How do you think dev teams feel when they realize they have yet another TODO added to their already massive pile? ;-) In all seriousness, *I personally* am grateful for the fact that I can, ahem, rely on the community for the odd bug report here and there. It means the massive job of testing all cases can be shared, I can focus on new development sooner, and it also validates the fact that people are using the stuff we create. Being told I'm not perfect sucks, but being told someone uses my code certainly offsets the offput.
When I report bugs, "LATER" screams "WE DON'T CARE!" and "GO AWAY!".
I would argue that it means "low on the pile" or "can we put out the 4-alarm fire before we get your cat out of the tree?" It's about prioritizing, not ignoring. I'm sure you've had the odious experience of waiting several hours in a hospital w/ a non-life-threatening problem.
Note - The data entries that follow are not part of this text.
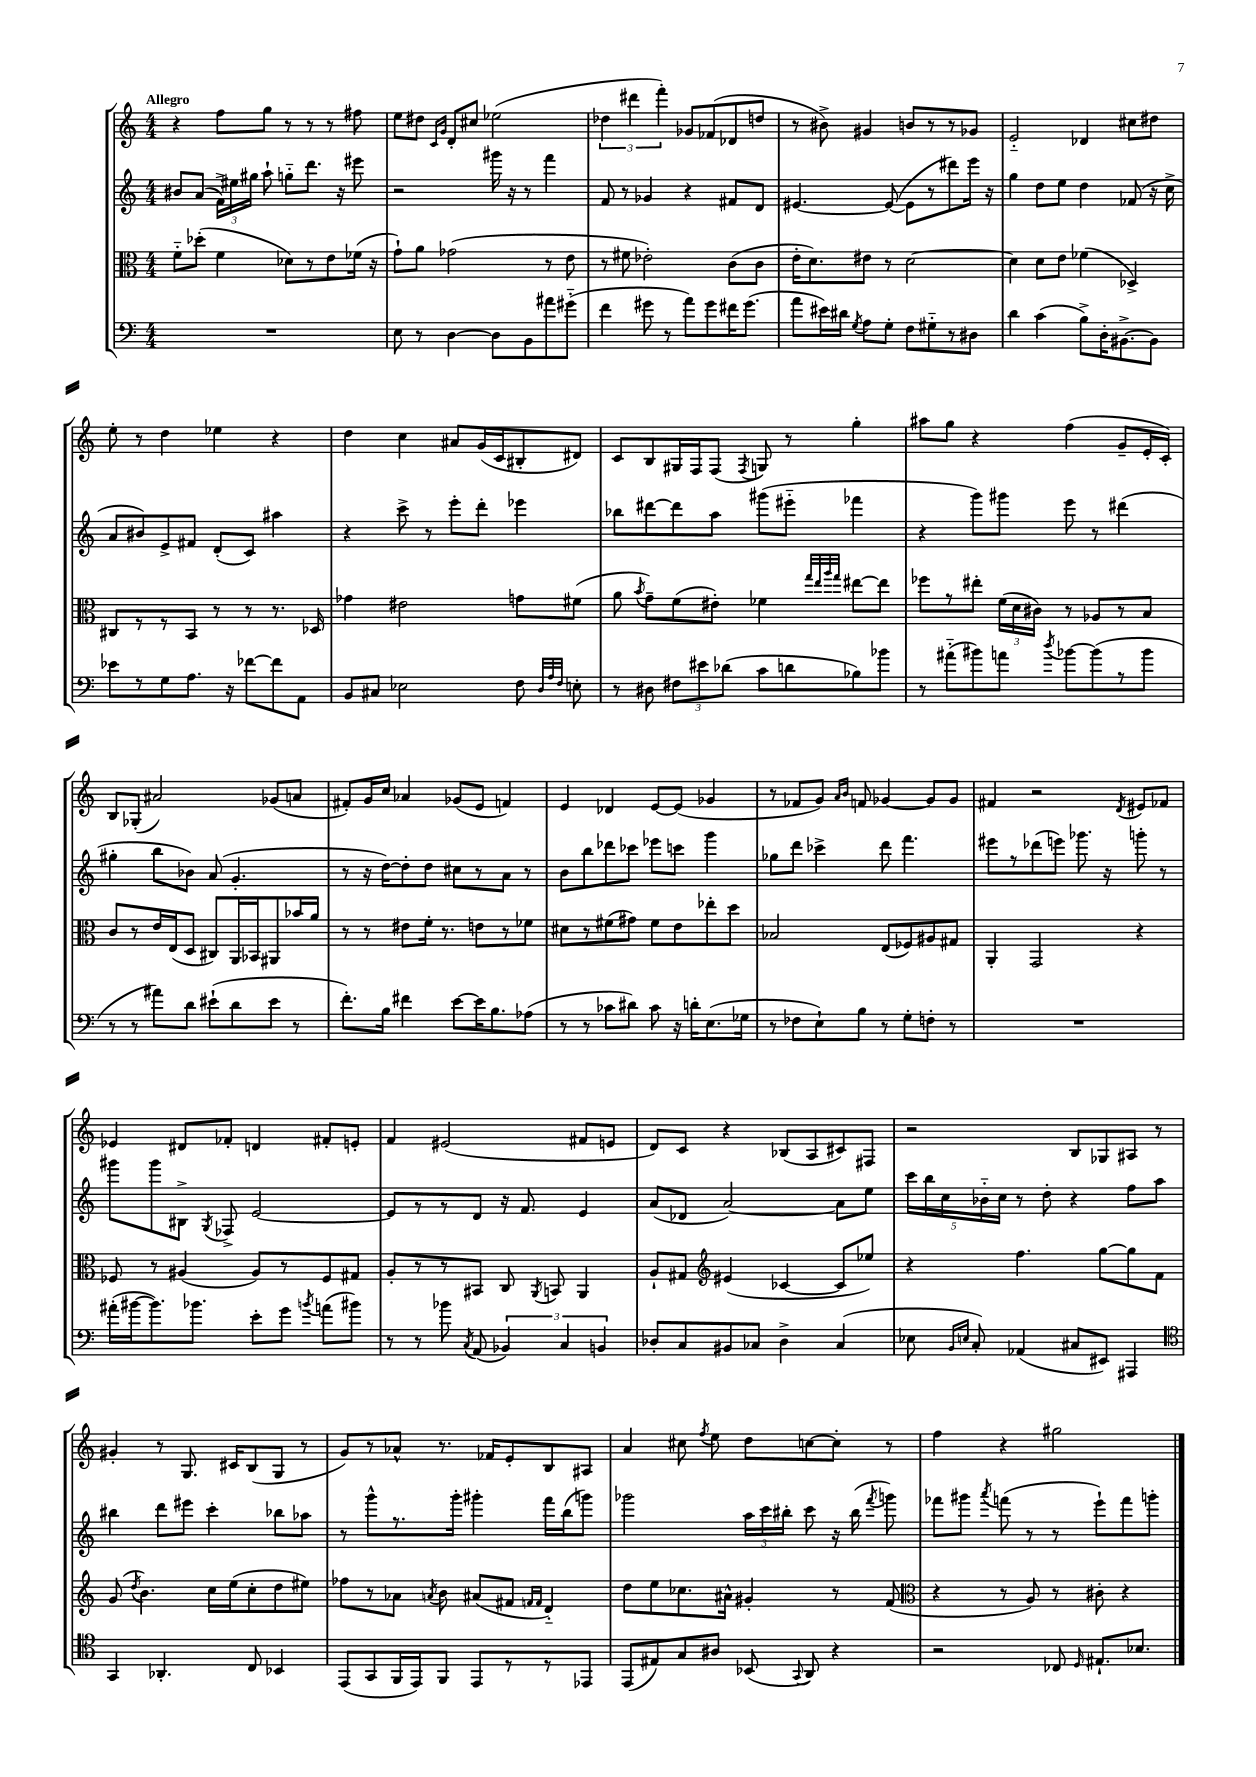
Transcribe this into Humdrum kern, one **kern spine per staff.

**kern	**kern	**kern	**kern
*part4	*part3	*part2	*part1
*staff4	*staff3	*staff2	*staff1
*clefF4	*clefC3	*clefG2	*clefG2
*k[]	*k[]	*k[]	*k[]
*M4/4	*M4/4	*M4/4	*M4/4
=1	=1	=1	=1
!	!	!	!LO:TX:a:B:t=Allegro
1r	8f\L	8b#X/L	4r
.	(8dd-X'\J	(8a/J	.
.	4f\	24f^\LL)	8ff\L
.	.	24ee#X\	.
.	.	24gg#X\JJ	.
.	.	8aa`\	8gg\J
.	8d-X\L)	8ggn\L	8r
.	8r	8.ddd\J	8r
.	8e\	.	8r
.	.	16r	.
.	(16f-X\Jk	8eee#X\	8ff#X\
.	16r	.	.
=2	=2	=2	=2
8E\	8g`\L)	2r	8ee\L
8r	8a\J	.	8dd#X\J
.	.	.	16qqc/LL
.	.	.	16qqg/JJ
[4D\	(2g-X\	.	8d'/L
.	.	.	8cc#X/J
8D\L]	.	16ggg#X\	(2ee-X\
.	.	16r	.
8BB\	.	8r	.
8a#X\	8r	4fff\	.
(8g#X\J	8e\	.	.
=3	=3	=3	=3
4f\	8r	8f/	6dd-X\
.	8f#X\	8r	.
.	.	.	6ddd#X\
8g#X\	2e-X'\)	4g-X/	.
.	.	.	6fff'\)
8r	.	.	.
8a\L)	.	4r	8g-X/L
8g#\	.	.	(8f-X/
16f#X\K	(8c\L	8f#X/L	8d-X/
(8.g#\J	.	.	.
.	8c\J	8d/J	8ddn/J
=4	=4	=4	=4
8a\L	16e'\KL	[4.e#X/	8r
.	8.d\)	.	.
16e#X\L)	.	.	8b#X^\)
16d#X\JJ	.	.	.
8qG/	.	.	.
8A\L	8e#X\J	.	4g#X/
8G'\J	8r	(8e#/_	.
8F\L	[2d\	8e#\L]	8bn/L
8G#X\	.	8r	8r
8r	.	8ddd#X\)	8r
8D#X\J	.	16eee\Jk	8g-X/J
.	.	16r	.
=5	=5	=5	=5
4d\	4d\]	4gg\	2e/
(4c\	8d\L	8dd\L	.
.	8e\J	8ee\J	.
8B^\L)	(4f-X\	4dd\	4d-X/
16D'\K	.	.	.
[8.BB#X^\	.	.	.
.	4D-X^/)	(8f-X/	8cc#X\L
8BB#\J]	.	16r	8dd#X\J
.	.	16cc^\	.
!!LO:LB:g=z
=6	=6	=6	=6
8e-X\L	8C#X/L	8a/L	8ee'\
8r	8r	8b#X/)	8r
8G\	8r	8e^/	4dd\
8.A\J	8BB/J	8f#X/J	.
.	8r	(8d'/L	4ee-X\
16r	.	.	.
[8f-X\L	8r	8c/J)	.
8f-\]	8.r	4aa#X\	4r
8AA\J	.	.	.
.	16D-X/	.	.
=7	=7	=7	=7
8BB/L	4g-X\	4r	4dd\
8C#X/J	.	.	.
2E-X\	2e#X\	8ccc^\	4cc\
.	.	8r	.
.	.	8eee'\L	8a#X/L
.	.	8ddd'\J	(16g/L
.	.	.	16c/J
8F\	8gn\L	4eee-X\	8B#X'/
32qqD/LLL	.	.	.
32qqA/	.	.	.
32qqF/JJJ	.	.	.
8En'\	(8f#X\J	.	8d#X/J)
=8	=8	=8	=8
8r	8a\	8bb-X\L	8c/L
.	8qb/	.	.
8D#X\	8g~\L)	[8ddd#X\	8B/
12F#X\L	(8f\	8ddd#\]	16G#X/L
.	.	.	16F/J
12e#X\	.	.	.
.	8e#X'\J)	8aa\J	(8F/J
(12d-X\J	.	.	.
.	.	.	8qF/
8c\L	4f-X\	(8ggg#X\L	8Gn/)
8dn\	.	8eee#X\J	8r
.	32qqgg/LLL	.	.
.	32qqee/	.	.
.	32qqaa/	.	.
.	32qqgg/JJJ	.	.
8B-X\)	[8ee#X\L	4fff-X\	4gg'\
8b-X\J	8ee#\J]	.	.
=9	=9	=9	=9
8r	8ff-X\L	4r	8aa#X\L
(8a#X\L	8r	.	8gg\J
8b#X\)	8ee#X'\J	8ggg\L)	4r
8an\J	(24f\LL	8ggg#X\J	.
.	24d\	.	.
.	24c#X\JJ)	.	.
8qdd/	.	.	.
[8b-X\L	8r	8eee\	(4ff\
(8b-\]	8A-X/L	8r	.
8r	8r	(4ddd#X\	8g~/L
8b-\J	8B/J	.	16e'/L
.	.	.	16c'/JJ)
!!LO:LB:g=z
=10	=10	=10	=10
8r	8c/L	4gg#X'\	8B/L
8r	8r	.	(8G-X'/J
8a#X\L)	16e/L	8bb\L	2a#X/)
.	(16E/J	.	.
8d\J	8D/J	8b-X\J)	.
(8e#X`\L	8C#X/L)	(8a/	.
8d\	16AA/L	4.g'/	.
.	16BB-X/J	.	.
8e#\J	8AA#X/	.	(8g-X/L
8r	16b-X/L	.	8an/J
.	16a/JJ	.	.
=11	=11	=11	=11
8.f'\L)	8r	8r	8f#X'/L)
.	8r	16r	16g/L
16B\Jk	.	[16dd\KL)	16cc/JJ
4f#X\	8e#X\L	8dd'\]	4a-X/
.	16f'\Jk	8dd\J	.
.	8.r	.	.
[8e\L	.	8cc#X\L	(8g-X/L
16e\K]	8en\L	8r	8e/J
8.B\	.	.	.
.	8r	8a\J	4fn/)
(8A-X\J	8f-X\J	8r	.
=12	=12	=12	=12
8r	8d#X\L	8b\L	4e/
8r	8r	8bb\	.
8c-X\L	(8f#X\	8ddd-X\	4d-X/
8d#X\J)	8g#X\J)	8ccc-X\J	.
8c-\	8f#\L	8eee-X\L	[8e/L
16r	8e\	8cccn\J	(8e/J]
16dn'\KL	.	.	.
(8.E\	8ee-X'\	4ggg\	4g-X/
.	8dd\J	.	.
16G-X\Jk	.	.	.
=13	=13	=13	=13
8r	2B-X/	8gg-X\L	8r
8F-X\L	.	8ddd\J	8f-X/L
8E`\)	.	4ccc-X^\	8g/J)
.	.	.	16qqa/LL
.	.	.	16qqb/JJ
8B\J	.	.	8fn/
8r	(8E/L	8ddd\	[4g-X/
8G'\L	8F-X/)	4.fff\	.
8Fn'\J	8A#X/	.	8g-/L]
8r	8G#X/J	.	8g-/J
=14	=14	=14	=14
1r	4AA'/	8eee#X\L	4f#X/
.	.	8r	.
.	2GG/	(8ddd-X\	2r
.	.	8eeen\J)	.
.	.	8.ggg-X\	.
.	.	16r	.
.	.	.	8qd/
.	4r	8gggn'\	8e#X/L
.	.	8r	8f-X/J
!!LO:LB:g=z
=15	=15	=15	=15
(16a#X'\LL	8F-X/	8ggg#X\L	4e-X/
[16b#X\J	.	.	.
8.b#\])	8r	8ggg#\	.
.	(4A#X/	8B#X^\J	8d#X/L
8.b-X\J	.	.	.
.	.	8qG/	.
.	.	8F-X^/	8f-X'/J
8e'\L	8A#/L)	[2e/	4dn/
8g\J	8r	.	.
8qbn/	.	.	.
(8an\L	8F-/	.	8f#X'/L
8b#X\J)	8G#X/J	.	8en'/J
=16	=16	=16	=16
8r	8A'/L	8e/L]	4f/
8r	8r	8r	.
8b-X\	8r	8r	(2e#X/
8qC/	.	.	.
(8AA/	8BB#X/J	8d/J	.
6BB-X/)	8C/	16r	.
.	.	8.f/	.
.	8qAA/	.	.
.	8BBn/	.	.
6C/	.	.	.
.	4AA/	4e/	8f#X/L
6BBn/	.	.	.
.	.	.	8en/J
=17	=17	=17	=17
8D-X'/L	8A`/L	(8a/L	8d/L)
8C/	8G#X/J	8d-X/J	8c/J
*	*clefG2	*	*
8BB#X/	(4e#X/	[2a/)	4r
8C-X/J	.	.	.
4D-^\	[4c-X/	.	(8B-X/L
.	.	.	8A/
(4C-/	8c-/L]	8a\L]	8c#X/)
.	8ee-X/J)	8ee\J	8F#X/J
=18	=18	=18	=18
8E-X\	4r	20ccc\LL	2r
.	.	20bb\	.
.	.	20cc\	.
16qqBB/LL	.	.	.
16qqEn/JJ	.	.	.
8C'/)	.	.	.
.	.	20b-X\	.
.	.	20cc\JJ	.
(4AA-X/	4.ff\	8r	.
.	.	8dd'\	.
8C#X/L	.	4r	8B/L
8EE#X/J)	[8gg\L	.	8G-X/
4AAA#X/	8gg\]	8ff\L	8A#X/J
.	8f\J	8aa\J	8r
!!LO:LB:g=z
=19	=19	=19	=19
*clefC4	*	*	*
4GG/	(8g/	4bb#X\	4g#X'/
.	8qdd/	.	.
.	4.b\)	.	.
4.AA-X'/	.	8ddd\L	8r
.	.	8eee#X\J	8.G/
.	16cc\LL	4ccc'\	.
.	(16ee\J	.	16c#X/KL
8C/	8cc'\	.	(8B/
4BB-X/	8dd\	8bb-X\L	8G/J
.	8ee#X\J)	8aa-X\J	8r
=20	=20	=20	=20
(8EE/L	8ff-X\L	8r	8g/L)
8GG/	8r	8ggg^^\L	8r
16FF/L	8a-X\J	8.r	8a-X^^/J
16EE/J)	.	.	.
.	8qan/	.	.
8FF/J	8b\	.	8.r
.	.	16ggg'\Jk	.
8EE/L	(8a#X/L	4ggg#X'\	.
.	.	.	16f-X/KL
8r	8f#X/J	.	8e'/
.	16qqfn/LL	.	.
.	16qqf/JJ	.	.
8r	4d/)	16fff\LL	8B/
.	.	(16bb\J	.
8EE-X/J	.	8gggn\J)	8A#X/J
=21	=21	=21	=21
(8EE/L	8dd\L	2ggg-X\	4a/
8E#X/)	8ee\	.	.
8G/	8.cc-X\	.	8cc#X\
.	.	.	8qff/
8A#X/J	.	.	8ee\
.	16a#X^^\Jk	.	.
(8BB-X/	4g#X'/	24aa\LL	8dd\L
.	.	24ccc\	.
.	.	24bb#X'\JJ	.
8qqGG/	.	.	.
8AA/)	.	8ccc\	[8ccn\
4r	8r	16r	8cc'\J]
.	.	(16bb#\	.
.	.	8qfff/	.
.	(8f/	8gggn\)	8r
=22	=22	=22	=22
*	*clefC3	*	*
2r	4r	8fff-X\L	4ff\
.	.	8ggg#X\J	.
.	.	8qaaa/	.
.	8r	(8fffn\	4r
.	8A/)	8r	.
8C-X/	8r	8r	2gg#X\
16qqD/	.	.	.
8.E#X`/L	8c#X'\	8eee`\L)	.
.	4r	8fff\	.
8.B-X/J	.	.	.
.	.	8gggn'\J	.
==	==	==	==
*-	*-	*-	*-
Sure, to you, that broken foot is super-painful, but to the staff, it's something that can wait a few hours, because the guy who came in just after you with the bullet holes needs immediate care first. Sorry to pull out the public sector metaphors, but let's be real here - there's some definite parallels between us open source workers and the overworked/underfunded public workers on which we depend.
For these reasons, I've stopped to report bugs against EMF because the responses to my bugs clearly showed that I was neither welcome nor would I ever get anywhere. And *that* shouldn't happen.
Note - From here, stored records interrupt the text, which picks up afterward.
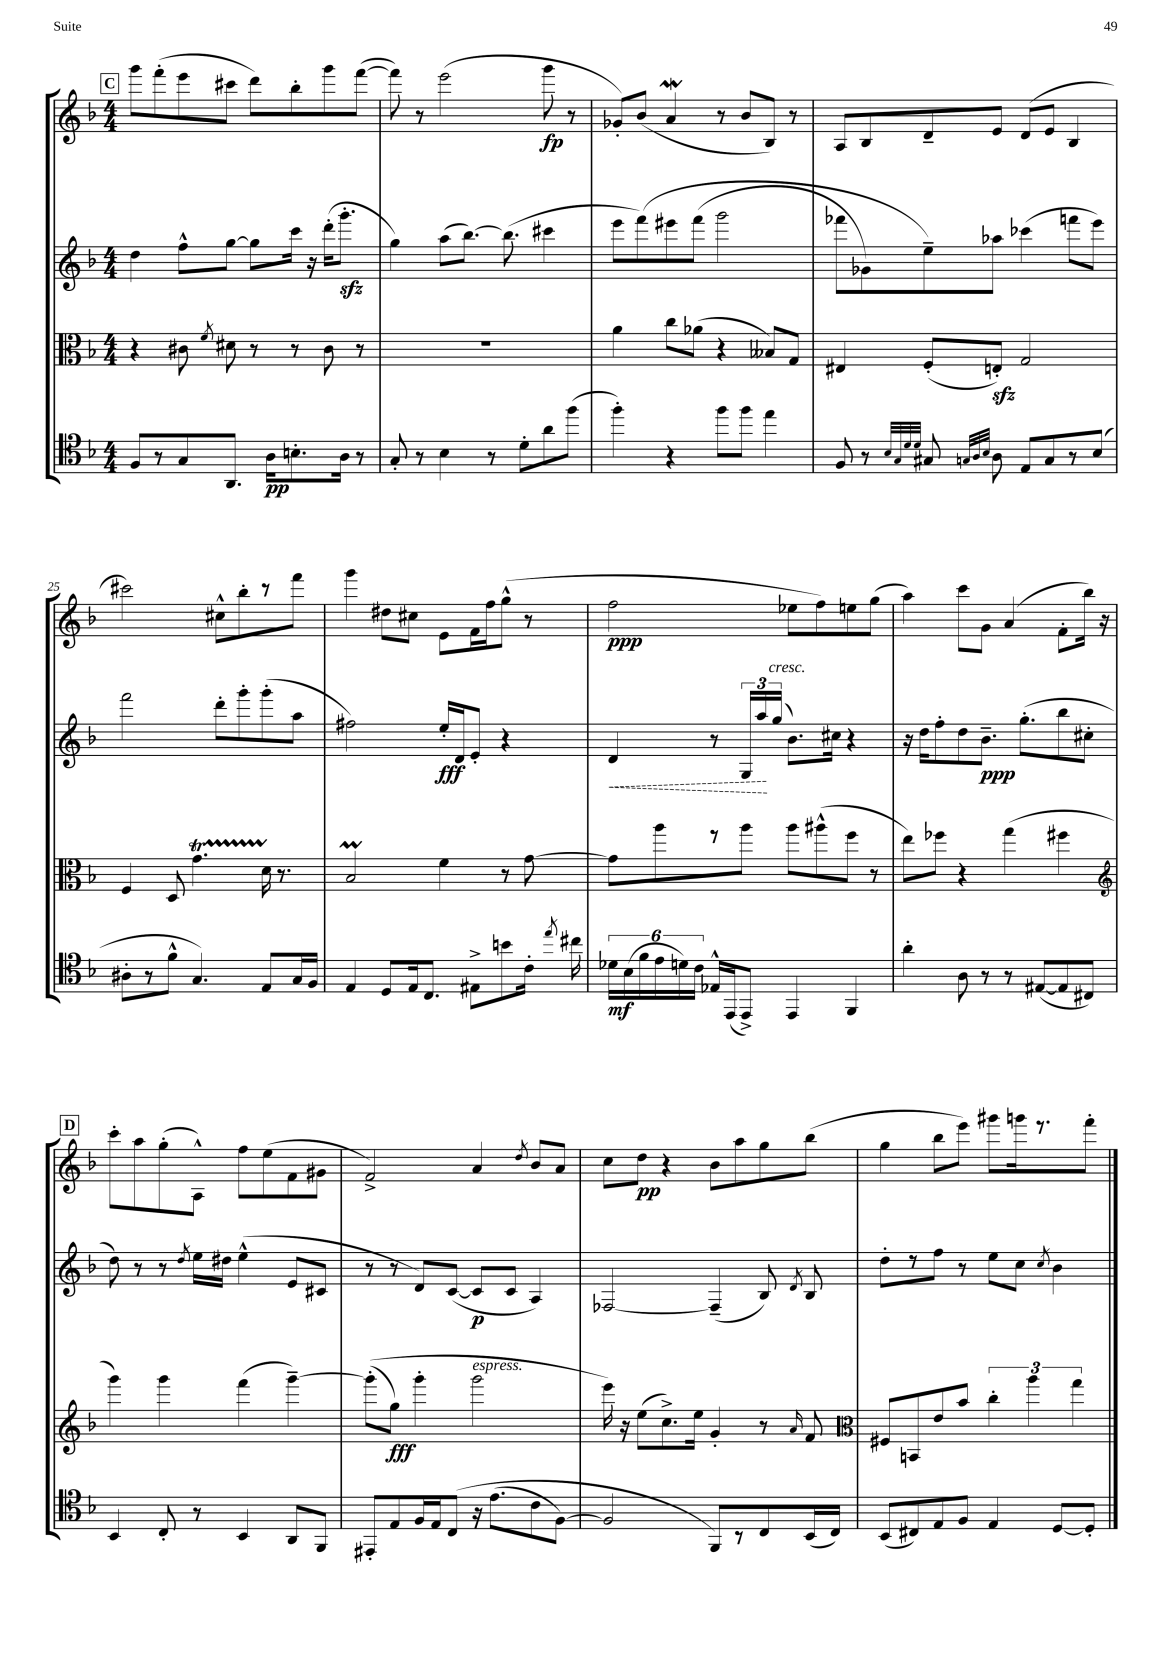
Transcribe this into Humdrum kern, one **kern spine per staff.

**kern	**kern	**kern	**kern
*staff4	*staff3	*staff2	*staff1
*clefC4	*clefC3	*clefG2	*clefG2
*k[b-]	*k[b-]	*k[b-]	*k[b-]
*M4/4	*M4/4	*M4/4	*M4/4
8F	4r	4dd	8ggg
8r	.	.	(8fff'
8G	8c#	8ff^^	8eee
.	8qf	.	.
8.AA	8d#	[8gg	8ccc#
.	8r	8gg]	8ddd)
16A	.	.	.
8.B'	8r	16ccc	8bb-'
.	.	16r	.
.	8c#	(16ddd'	8ggg
16A	.	8.ggg'	.
8r	8r	.	([8fff
=	=	=	=
8G'	1r	4gg)	8fff])
8r	.	.	8r
4B-	.	(8aa	(2eee
.	.	[8.bb-)	.
8r	.	.	.
.	.	(8.bb-]	.
8d'	.	.	.
8a	.	4ccc#	8ggg
(8ff	.	.	8r
=	=	=	=
4ff')	4a	8eee	8g-')
.	.	&(8fff)	(8b-
4r	8cc	8eee#	4a
.	(8a-	(8fff	.
8ff	4r	2ggg	8r
8ff	.	.	8b-
4ee	8B--)	.	8B-)
.	8G	.	8r
=	=	=	=
8F	4E#	8fff-	8A
8r	.	8g-)	8B-
32qqB-	.	.	.
32qqG	.	.	.
32qqd	.	.	.
32qqd	.	.	.
8G#	(8F'	8ee~&)	8d~
32qqG	.	.	.
32qqA	.	.	.
32qqB-	.	.	.
8A	8E')	8aa-	8e
8E	2G	(4ccc-	(8d
8G	.	.	8e
8r	.	8fff	4B-
(8B-	.	8eee)	.
=	=	=	=
8A#'	4F	2fff	2ccc#)
8r	.	.	.
8f^^	8D	.	.
4.G)	4.g	.	.
.	.	8ddd'	8cc#^^
.	.	8ggg'	8bb-'
8E	16d	(8ggg'	8r
.	8.r	.	.
16G	.	8aa	8fff
16F	.	.	.
=	=	=	=
4E	2B-	2ff#)	4ggg
8D	.	.	8dd#
16E	.	.	8cc#
8.C	.	.	.
.	4f	16ee'	8e
.	.	16d	.
8E#^	.	8e'	16f
.	.	.	16ff
8b	8r	4r	(8gg^^
16c'	[8g	.	8r
8qee	.	.	.
16cc#	.	.	.
=	=	=	=
24d-	8g]	4d	2ff
(24B-	.	.	.
24f	.	.	.
24e	8aa	.	.
24d)	.	.	.
24c	.	.	.
16E-^^	8r	8r	.
(16EE	.	.	.
8EE^)	8aa	24G	.
.	.	24aa	.
.	.	(24gg	.
4EE	8aa	8.b-)	8ee-
.	(8aa#^^	.	8ff)
.	.	16cc#	.
4FF	8ff	4r	8ee
.	8r	.	(8gg
=	=	=	=
4a'	8ee)	16r	4aa)
.	.	16dd	.
.	8ff-	8ff'	.
8A	4r	8dd	8ccc
8r	.	8.b-~	8g
8r	(4gg	.	(4a
.	.	(8.gg'	.
([8E#	.	.	.
8E#]	4ff#	8bb-	8f'
8C#)	.	8cc#'	16bb-)
.	.	.	16r
=	=	=	=
*	*clefG2	*	*
4BB-	4ggg)	8dd)	8ccc'
.	.	8r	8aa
8C'	4ggg	8r	(8gg'
.	.	8qdd	.
8r	.	16ee	8A^^)
.	.	16dd#	.
4BB-	(4fff	(4ee^^	8ff
.	.	.	(8ee
8AA	[4ggg~)	8e	8f
8FF	.	8c#	8g#
=	=	=	=
8EE#'	&((8ggg']	8r	2f^)
8E	8gg)	8r	.
16F	4ggg'	8d)	.
16E	.	.	.
&(8C	.	([8c	.
16r	2ggg	8c]	4a
(8.e	.	.	.
.	.	8c	.
.	.	.	8qdd
8c	.	4A)	8b-
[8F)	.	.	8a
=	=	=	=
2F]	16eee&)	[2F-	8cc
.	16r	.	.
.	(8ee	.	8dd
.	8.cc^)	.	4r
.	16ee	.	.
8FF&)	4g'	(4F-~]	8b-
8r	.	.	8aa
8C	8r	8B-)	8gg
.	16qqa	8qd	.
(16BB-	8f	8B-	(8bb-
16C)	.	.	.
=	=	=	=
*	*clefC3	*	*
(8BB-	8F#	8dd'	4gg
8C#)	8BB	8r	.
8E	8e	8ff	8bb-
8F	8b-	8r	8eee)
4E	6cc'	8ee	8ggg#
.	.	8cc	16ggg
.	6aa	.	.
.	.	.	8.r
.	.	8qcc	.
[8D	.	4b-	.
.	6gg	.	.
8D']	.	.	8fff'
==	==	==	==
*-	*-	*-	*-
I agree - it should never happen. But look at it this way: bug fixing is a form of routine maintenance, like getting an oil change every few months, or a visit to the dentist for a cleaning. Would you be offended if you were told that the next available appointment was in 2 months' time? No, you'd think, "Damn, my dentist is popular. He must be such an expert he's got people beating down the door for his service." ;-) If you think I'm being flip, it's not intended - my point is that there's more than one way to perceive a situation.
The bottom line is this: if your bugs aren't being addresseda s prompty as you might like, ask yourself this: how many bugs have I opened w/ full Steps To Reproduce, screenshots, JUnits, or patches? If you meet the teams part way by contributing something to the bug fix effort (beyond just reporting it) it goes a LONG way towards its resolution and its ascent up through the priority pile.